The inverse ritual of passing through what is lewd to get to what is innocent, through inverse to get to verse. —Telex From Cuba.
In the days we are gone, disconnected from internet and cell reception, news articles hit the press regarding the fifth edition of the Diagnostic and Statistical Manual of Mental Disorders. Later when I return home, my daughter and I will discuss DSM-5, a tool she uses as a Life Skills teacher. Links from friends to their favorite article. Some will say biology apparently never read the book, others will say the spiritual realm shows up missing. Some take comfort in definitions, others argue diagnoses and treatment remain undetermined.
in·verse (
n-v
ûrs,
n
vûrs
), adj. In mathematics, an inverse function is a function that undoes another function.
When we fish, we explore back roads, stopping often. Maybe he wants to fly fish a small stream, maybe I want to climb a broken bridge to collect a brick under the last cross beam. In this way, we find ourselves on a narrow road squeezing through a rock canyon just like you’d see in the old-time western movies. We imagine the first settlers laying claim to this land, standing on an outcropping, declaring From now on, all of this is mine.
Around the western bend comes a goat cart, handmade. Two gypsies and twelve goats, four black Scottie dogs and an old sheep wearing a copper bell. They are surprised to see us. We think we are more surprised. We’ve rounded a bend back into the 1860′s. The forest pushes in as we negotiate the narrow space between grazing goats, tender willows and the kids baa-ing against our legs.
Let’s not forget this, we say.
The bald eagle, circling overhead. Heron flying low across our path. Later, the pelican, white, landing next to our cast lines. Four Sandhill Cranes walking the freshly furrowed fields; two hawks, both on fence posts; the flock of sea gulls backing down a teenaged eagle over scraps left behind by a hasty fisherman.
Eagle, heron, pelican, hawk.
Our cabin, a hunter’s shanty from the 1940′s, comes with a bucket and a wall calendar. A propane stove and an icebox from the 1950s. Running water is a faucet on the north side of a nearby service shed.
Crane, crane, sea gull flock.
What it takes to fall asleep. A window, open.

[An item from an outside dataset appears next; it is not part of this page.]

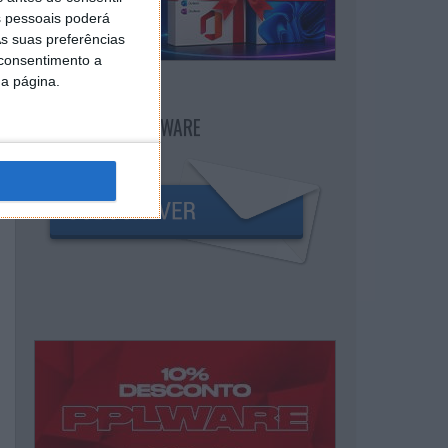
 pessoais poderá
s suas preferências
 consentimento a
da página.
NEWSLETTER PPLWARE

The low of a distant herd of cattle. He fashions a pillow from his backpack and begins a new litany, this time explaining how Freon® works, the logistics of iceboxes before modern-day refrigeration. From the upper bunk, his voice drifts down to me. I fall asleep while he is explaining Freon’s flash point means it will not burn. Last time we shared a fishing trip, he told me as a young boy he calmed himself by spelling words out loud. I told him I worked numbers in my head.
Twelve goats and four Scotties. One sheep and a bell.